Considera, así mismo, que los ejemplos que el niño vea en la casa marcarán una pauta en su formación y en su relación con la familia, maestros, compañeros y otras personas.

 

Si quieres que tu hijo se alimente mejor, realice más actividad física o ayude con alguna tarea del hogar, sé el primero en dar el ejemplo. Estimúlalo a seguirte con hechos y verás los resultados.

 

Un padre informado

 

Un buen padre también se mantiene informado acerca de cómo proporcionar una mejor formación a su hijo.

 

Por ejemplo, infórmate sobre la crianza responsable y respetuosa y las herramientas alternativas que pueden ayudarte a gestionar mejor tus emociones y las de tu hijo, a superar conductas y experiencias negativas en el seno familiar.
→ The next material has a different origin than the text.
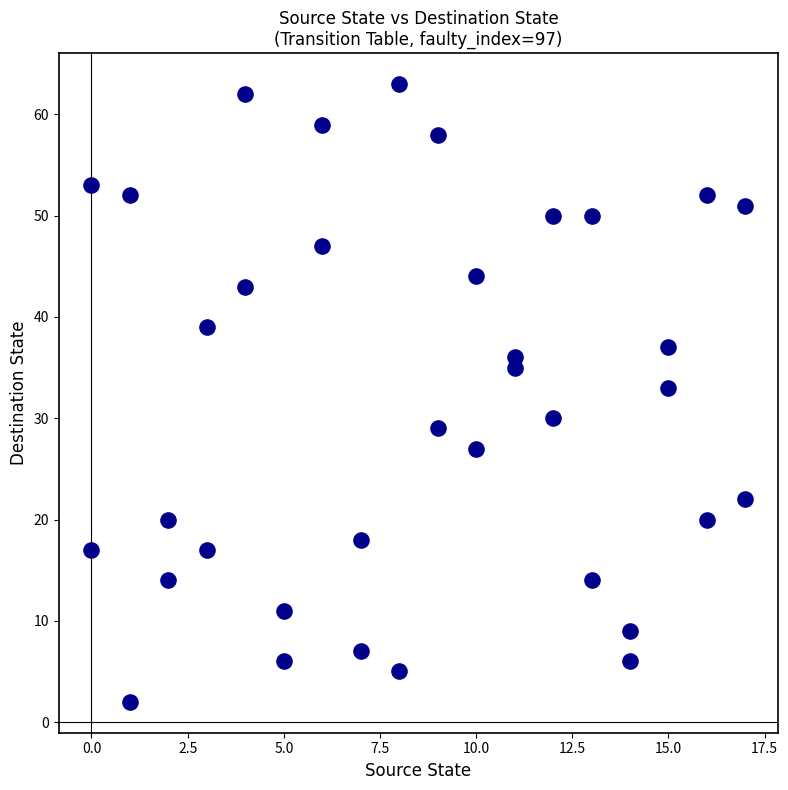

What is the range of Y values (max minus min)?

61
En este sentido, anímate a acudir a un experto que pueda orientarte, o aplica técnicas de acompañamiento en la crianza.

 

Otros consejos para ser un buen padre

 

Otras prácticas que es conveniente que incorpores para ser el mejor papá posible, son:

 

  • No compares a tu niño con otros, respeta su ritmo y evolución física y mental, y valora y destaca sus logros y esfuerzos.
  • Evita sobreproteger a tu hijo, permítele equivocarse, aprender con la experiencia y madurar para tomar sus propias decisiones.
  • Leer con tu hijo es una de las mejores cosas que puedes hacer. Es una buena oportunidad para compartir, estimularlos a aprender y enseñarle valores.
  • Motívalo a explorar y desarrollar sus capacidades sin exigirle de forma excesiva. De esta forma, evitarás que se bloquee o frustre.
  • En la misma línea, modera tus expectativas sobre lo que será tu hijo en la vida. No quieras vivir a través de él.

 

Por último, recuerda que ser padre es para toda la vida, aprovecha y disfruta cada etapa del crecimiento de tus hijos.